Isn’t this what certification bodies are for? You would think.

Over the weekend, it came to light that the Trustworthy Accountability Group, a 700+ member community that includes Google, Facebook, Amazon, The New York Times, Disney, Omnicom etc… lists a company like VDO.AI on its register as “TAG verified”.

India-based VDO.AI is a fake company, as pointed out several weeks ago by Nandini Jammi, co-founder of the Check My Ads institute. You can look up their employees on LinkedIn, but you won’t find much other than a name, job title and a headshot picture that is apparently generated by AI.

As TAG’s CEO and self-proclaimed “crimefighter” Mike Zaneis said on Twitter when challenged by adtech research EJ Gibney about this, vdo.AI is not TAG Certified, but is simply “verified” as being a real company.

The 700+ member TAG community includes the world’s largest and most influential brands, agencies, publishers, and ad tech providers. It should be held to a higher standard and not simply “certifying” companies for existing. While some companies exist to provide value, others simply exist to exploit misinformation.

We also need to hold ourselves to higher standards, not just as media buyers, strategists, or publishers, but as media consumers, too. Are we really so susceptible to bullshit?

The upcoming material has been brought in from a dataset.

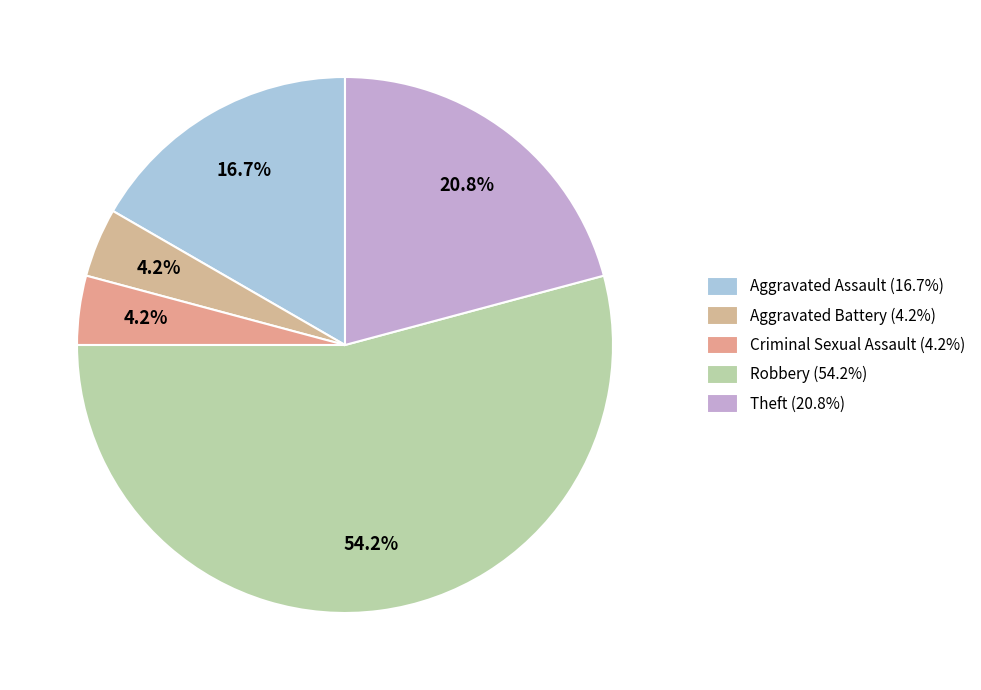

Which slice is the largest?

Robbery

If not, why are so many of us so quick to demand publishers to “moderate” content when we should be able to do this ourselves?

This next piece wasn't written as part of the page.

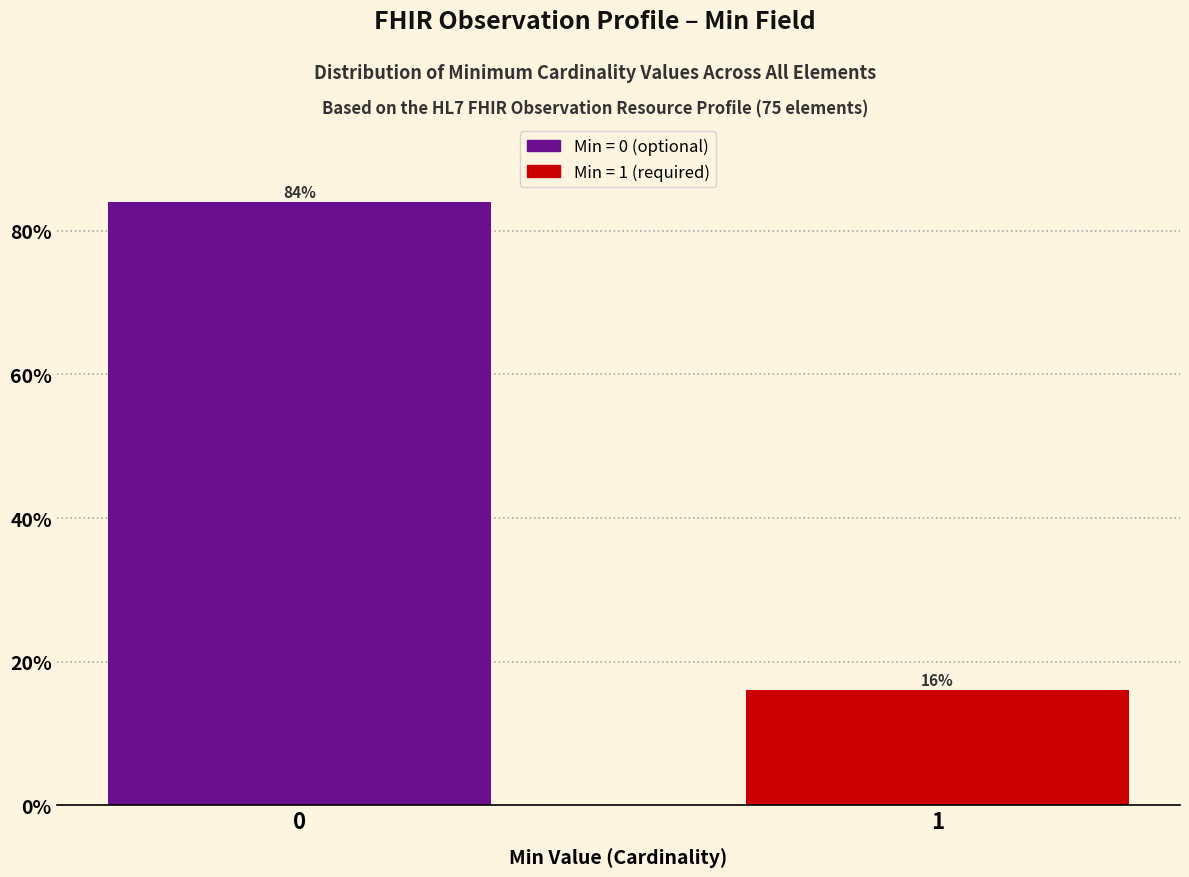

Reading left to right, extract all data points from this chart.

84	16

It seems too often that we hear about conspiracy theories and “fake news” becoming prevalent on social media and online forums, as if those things did not exist in the age of rotary-dial telephones and newspapers that required an eagle’s wingspan to hold with two hands.

The price we pay for anything resembling a free society is having to sidestep a small amount crap in our media every once in a while, just in the same way as we have to dodge the occasional doggy doodoo in the street.

I don’t want everyone on social media to have to prove their identity to satisfy Elon Musk or any other tech billionaire who has no good reason to have a copy of my drivers’ licence, any more than I would want every square-inch of public road to be surveilled by government cameras.

For our part, The Media Leader has just been scored full marks by NewsGuard, the journalism and tech tool that tracks online misinformation and rates news organisations for their credibility and authority. I welcomed NewsGuard to do this after our reporter Jack Benjamin’s superb recent interview with their founders.

Journalism can be a very tough business, especially when you’re trying to publish information that people and companies actively try to obstruct because they’d rather you didn’t publicise that information. We can’t always get it right; when we get it seriously wrong we’ll hold up our hands and correct the error publicly.

We’ve also recently created an About Us page which confirms our corrections policy and I’m directly contactable if you have any any complaints about our coverage. I also like compliments. A lot.